=== Section Start ===

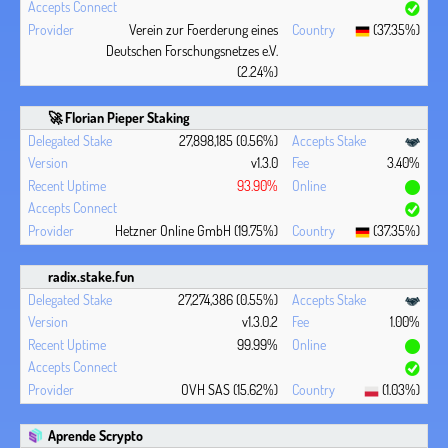
Verein zur Foerderung eines
(37.35%)
Deutschen Forschungsnetzes e.V.
(2.24%)
🚀 Florian Pieper Staking
27,898,185 (0.56%)
v1.3.0
3.40%
93.90%
Hetzner Online GmbH (19.75%)
(37.35%)
radix.stake.fun
27,274,386 (0.55%)
v1.3.0.2
1.00%
99.99%
OVH SAS (15.62%)
(1.03%)
Aprende Scrypto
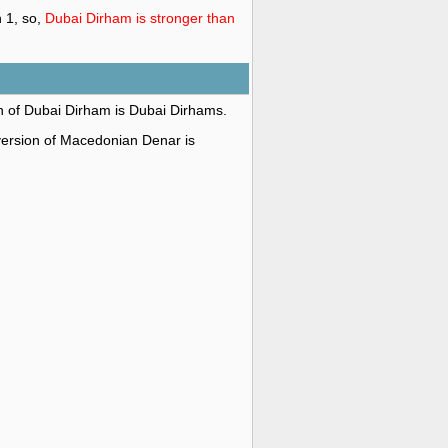
 1, so,
Dubai Dirham is stronger than
on of Dubai Dirham is Dubai Dirhams.
 version of Macedonian Denar is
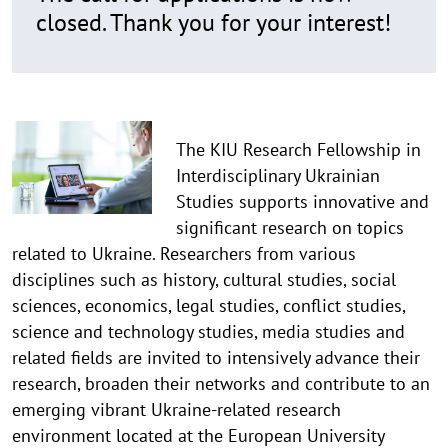
closed. Thank you for your interest!
The KIU Research Fellowship in
Interdisciplinary Ukrainian
Studies supports innovative and
significant research on topics
related to Ukraine. Researchers from various
disciplines such as history, cultural studies, social
sciences, economics, legal studies, conflict studies,
science and technology studies, media studies and
related fields are invited to intensively advance their
research, broaden their networks and contribute to an
emerging vibrant Ukraine-related research
environment located at the European University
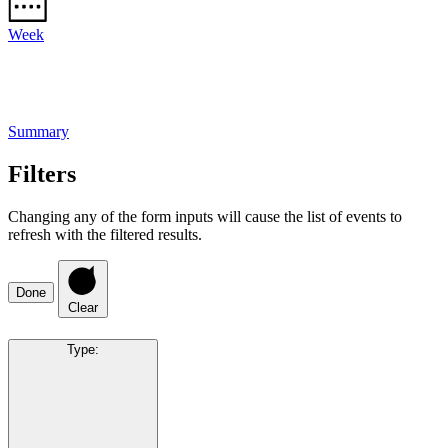
Week
Summary
Filters
Changing any of the form inputs will cause the list of events to
refresh with the filtered results.
Done
Clear
Type
:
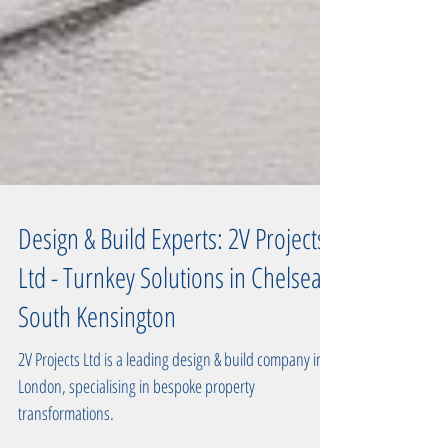
Design & Build Experts: 2V Projects
Ltd - Turnkey Solutions in Chelsea,
South Kensington
2V Projects Ltd is a leading design & build company in
London, specialising in bespoke property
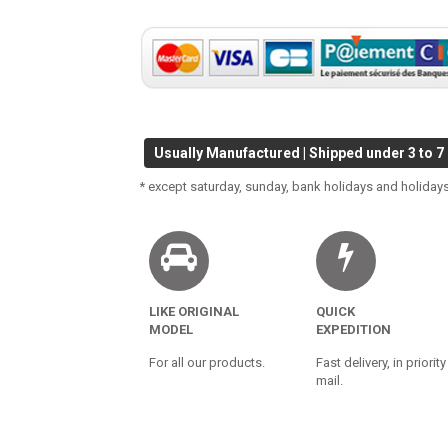
Usually Manufactured | Shipped under 3 to 7
* except saturday, sunday, bank holidays and holidays
LIKE ORIGINAL
QUICK
MODEL
EXPEDITION
For all our products.
Fast delivery, in priority
mail.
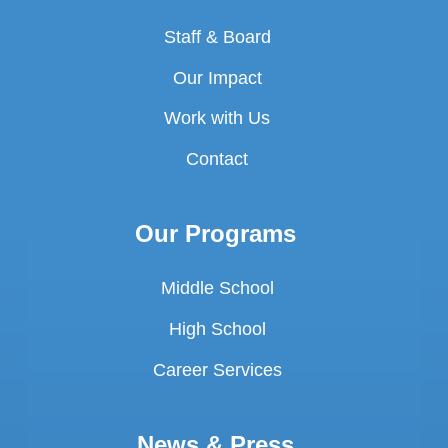
Staff & Board
Our Impact
Work with Us
Contact
Our Programs
Middle School
High School
Career Services
News & Press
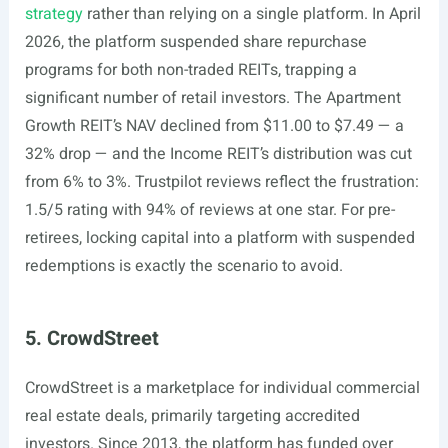
strategy
rather than relying on a single platform. In April
2026, the platform suspended share repurchase
programs for both non-traded REITs, trapping a
significant number of retail investors. The Apartment
Growth REIT’s NAV declined from $11.00 to $7.49 — a
32% drop — and the Income REIT’s distribution was cut
from 6% to 3%. Trustpilot reviews reflect the frustration:
1.5/5 rating with 94% of reviews at one star. For pre-
retirees, locking capital into a platform with suspended
redemptions is exactly the scenario to avoid.
5. CrowdStreet
CrowdStreet is a marketplace for individual commercial
real estate deals, primarily targeting accredited
investors. Since 2013, the platform has funded over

=== Section End ===

- [Brief]
Down to the last line, reproduce the material above exactly; skip its images.

- [Result]
Verein zur Foerderung eines
(37.35%)
Deutschen Forschungsnetzes e.V.
(2.24%)
🚀 Florian Pieper Staking
27,898,185 (0.56%)
v1.3.0
3.40%
93.90%
Hetzner Online GmbH (19.75%)
(37.35%)
radix.stake.fun
27,274,386 (0.55%)
v1.3.0.2
1.00%
99.99%
OVH SAS (15.62%)
(1.03%)
Aprende Scrypto
 1, so,
Dubai Dirham is stronger than
on of Dubai Dirham is Dubai Dirhams.
 version of Macedonian Denar is
closed. Thank you for your interest!
The KIU Research Fellowship in
Interdisciplinary Ukrainian
Studies supports innovative and
significant research on topics
related to Ukraine. Researchers from various
disciplines such as history, cultural studies, social
sciences, economics, legal studies, conflict studies,
science and technology studies, media studies and
related fields are invited to intensively advance their
research, broaden their networks and contribute to an
emerging vibrant Ukraine-related research
environment located at the European University
Week
Summary
Filters
Changing any of the form inputs will cause the list of events to
refresh with the filtered results.
Done
Clear
Type
:
Design & Build Experts: 2V Projects
Ltd - Turnkey Solutions in Chelsea,
South Kensington
2V Projects Ltd is a leading design & build company in
London, specialising in bespoke property
Usually Manufactured | Shipped under 3 to 7
* except saturday, sunday, bank holidays and holidays
LIKE ORIGINAL
QUICK
MODEL
EXPEDITION
For all our products.
Fast delivery, in priority
mail.
Staff & Board
Our Impact
Work with Us
Contact
Our Programs
Middle School
High School
Career Services
News & Press
strategy
rather than relying on a single platform. In April
2026, the platform suspended share repurchase
programs for both non-traded REITs, trapping a
significant number of retail investors. The Apartment
Growth REIT’s NAV declined from $11.00 to $7.49 — a
32% drop — and the Income REIT’s distribution was cut
from 6% to 3%. Trustpilot reviews reflect the frustration:
1.5/5 rating with 94% of reviews at one star. For pre-
retirees, locking capital into a platform with suspended
redemptions is exactly the scenario to avoid.
5. CrowdStreet
CrowdStreet is a marketplace for individual commercial
real estate deals, primarily targeting accredited
investors. Since 2013, the platform has funded over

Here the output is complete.